Gelet op het vorenstaande heeft de Heffingsambtenaar aannemelijk gemaakt dat de door hem bij beschikking vastgestelde waarde van € 928.000 niet te hoog is.
Cessieverbod
5.4.
Belanghebbende heeft voorts het standpunt ingenomen dat het per 1 januari 2024 geldende cessieverbod (voor bpm- en WOZ-zaken) niet van toepassing is, omdat devordering voor de totstandkoming van artikel 30a Wet WOZ is gecedeerd. Het cessieverbod is in de onderhavige procedure niet relevant, omdat het Hof geen vergoedingen toekent. Het Hof voegt ten overvloede toe dat het cessieverbod een civiele aangelegenheid is.
Slotsom
5.5.
Het hoger beroep is ongegrond.

Proceskosten

6. Er bestaat geen aanleiding voor een proceskostenveroordeling.

Beslissing

Het Gerechtshof bevestigt de uitspraak van de Rechtbank.
Deze uitspraak is vastgesteld door H.A.J. Kroon, A. van Dongen en S.E. Bandsma, in tegenwoordigheid van de griffier T.S.K.L. Tjon.
De griffier, de voorzitter,
T.S.K.L. Tjon H.A.J. Kroon
De beslissing is op 25 september 2025 in het openbaar uitgesproken.
Deze uitspraak is in Mijn Rechtspraak geplaatst. Indien u niet digitaal procedeert wordt een afschrift aangetekend per post verzonden.
Tegen deze uitspraak kunnen beide partijen binnen zes weken na de verzenddatum beroep in cassatie instellen bijde Hoge Raad der Nederlanden via het webportaal van de Hoge Raad www.hogeraad.nl.
Bepaalde personen die niet worden vertegenwoordigd door een gemachtigde die beroepsmatig rechtsbijstand verleent, mogen per post beroep in cassatie instellen. Dit zijn natuurlijke personen en verenigingen waarvan de statuten niet zijn opgenomen in een notariële akte.

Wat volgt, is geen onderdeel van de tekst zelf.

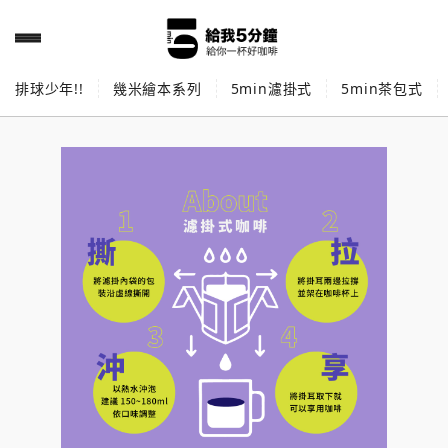
排球少年!!
幾米繪本系列
5min濾掛式
5min茶包式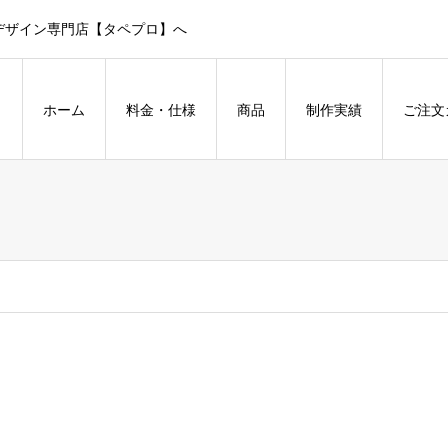
デザイン専門店【タペプロ】へ
ホーム
料金・仕様
商品
制作実績
ご注文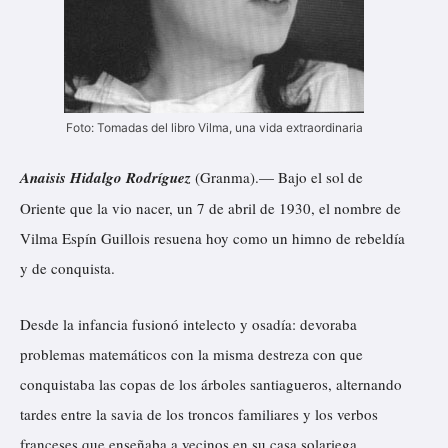
Foto: Tomadas del libro Vilma, una vida extraordinaria
Anaisis Hidalgo Rodríguez
(
Granma
).— Bajo el sol de
Oriente que la vio nacer, un 7 de abril de 1930, el nombre de
Vilma Espín Guillois resuena hoy como un himno de rebeldía
y de conquista.
Desde la infancia fusionó intelecto y osadía: devoraba
problemas matemáticos con la misma destreza con que
conquistaba las copas de los árboles santiagueros, alternando
tardes entre la savia de los troncos familiares y los verbos
franceses que enseñaba a vecinos en su casa solariega.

Als zij geen gebruik willen maken van digitaal procederen kunnen deze personen het beroepschrift in cassatie sturen aande Hoge Raad der Nederlanden (belastingkamer), Postbus 20303, 2500 EH Den Haag.
Alle andere personen en gemachtigden die beroepsmatig rechtsbijstand verlenen, zijn in beginsel verplicht digitaal te procederen (zie www.hogeraad.nl).
Bij het instellen van beroep in cassatie moet het volgende in acht worden genomen:

1 - bij het beroepschrift wordt een afschrift van deze uitspraak gevoegd;

2 - (alleen bij procederen op papier) het beroepschrift moet ondertekend zijn;

3 - het beroepschrift moet ten minste het volgende vermelden:

a. - de naam en het adres van de indiener;
b. - de dagtekening;
c. - de vermelding van de uitspraak waartegen het beroep in cassatie is gericht;
d. - de gronden van het beroep in cassatie.
Voor het instellen van beroep in cassatie is griffierecht verschuldigd. Na het instellen van beroep in cassatie ontvangt de indiener een nota griffierecht van de griffier van de Hoge Raad. In het cassatieberoepschrift kan de Hoge Raad verzocht worden om de wederpartij te veroordelen in de proceskosten.